Doing some testing with Hyperledfer Fabric, I'm doing the task of creating a new identity with a wrong type, to then practice modifying the identity. However, when I execute:
fabric-ca-client register \
--id.name peer2 \
--id.affiliation org1 \
--id.type user \
--id.secret 'IAMPEER2!' \
-u http://Org1Administrator:Org1Rocks@localhost:7054
I get:
2022/04/13 20:16:05 [INFO] Configuration file location:
/etc/hyperledger/fabric-ca-server/fabric-ca-client-config.yaml
Error: Response from server: Error Code: 45 - Failed to verify if user
can act on type 'user': : scode: 403, local code: 42, local msg: 'peer1' is not a registrar,
remote code: 71, remote msg: Authorization failure
I was able to register identity previously with no problems. I don't see why it's not allowing me to register an identity of type user. I've checked fabric-ca-client-config.yaml and I see no restrains to do so:
#############################################################################
# Registration section used to register a new identity with fabric-ca server
#
# name - Unique name of the identity
# type - Type of identity being registered (e.g. 'peer, app, user')

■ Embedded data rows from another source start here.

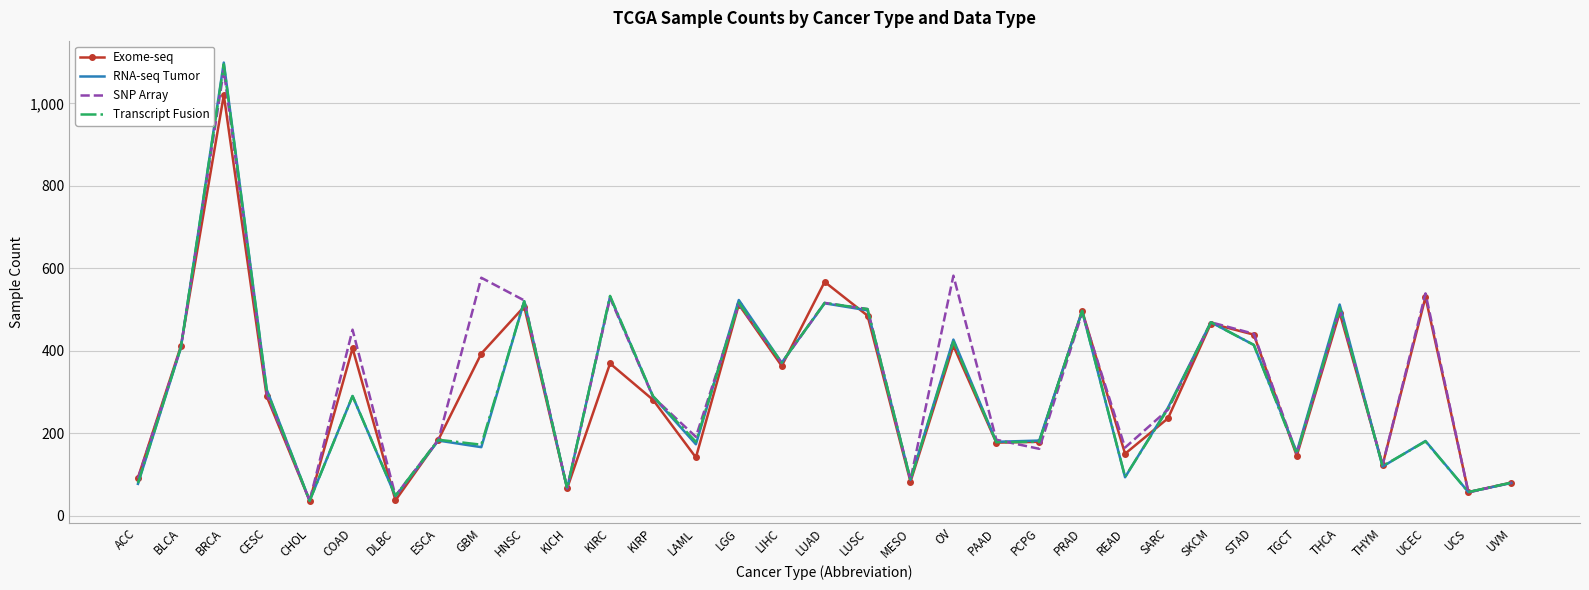

At how many categories does at least one series exceed 199?

19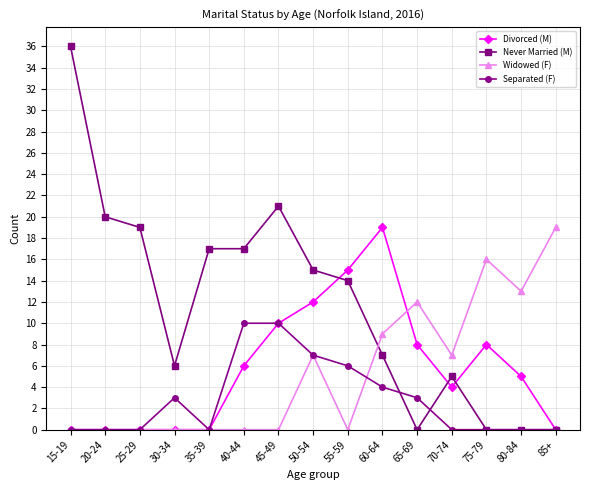

At which label does Divorced (M) first exceed 5?

40-44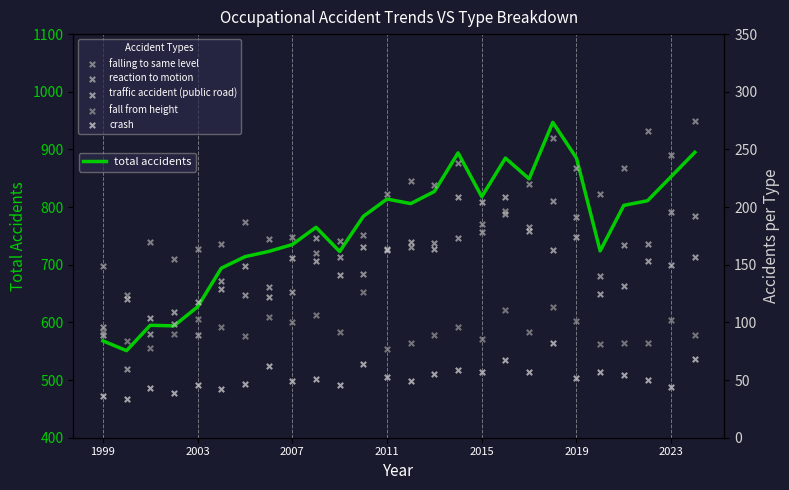

What is the total value across all series at 2003?

973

# affiliation - The identity's affiliation
# maxenrollments - The maximum number of times the secret can be reused to enroll.

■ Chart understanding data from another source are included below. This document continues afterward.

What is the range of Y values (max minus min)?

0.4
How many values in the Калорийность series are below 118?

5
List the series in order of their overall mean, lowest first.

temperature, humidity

# Specially, -1 means unlimited; 0 means to use CA's max enrollment
# value.
# attributes - List of name/value pairs of attribute for identity
#############################################################################
id:
name:
type:
affiliation:
maxenrollments: 0
attributes:
# - name:
# value:
Any ideas?
So the key element to check was:
'peer1' is not a registrar
I was running within the fabric-ca-server container, and the last enrolled user was of type: peer
, not admin.
The solution to this problem was to enroll again with an Admin user.
That's usually the first user registered when setting up the CA server. This led me to think that the last enrolled user acts as current user under which subsequent commands are executed. I was not aware of this behavior.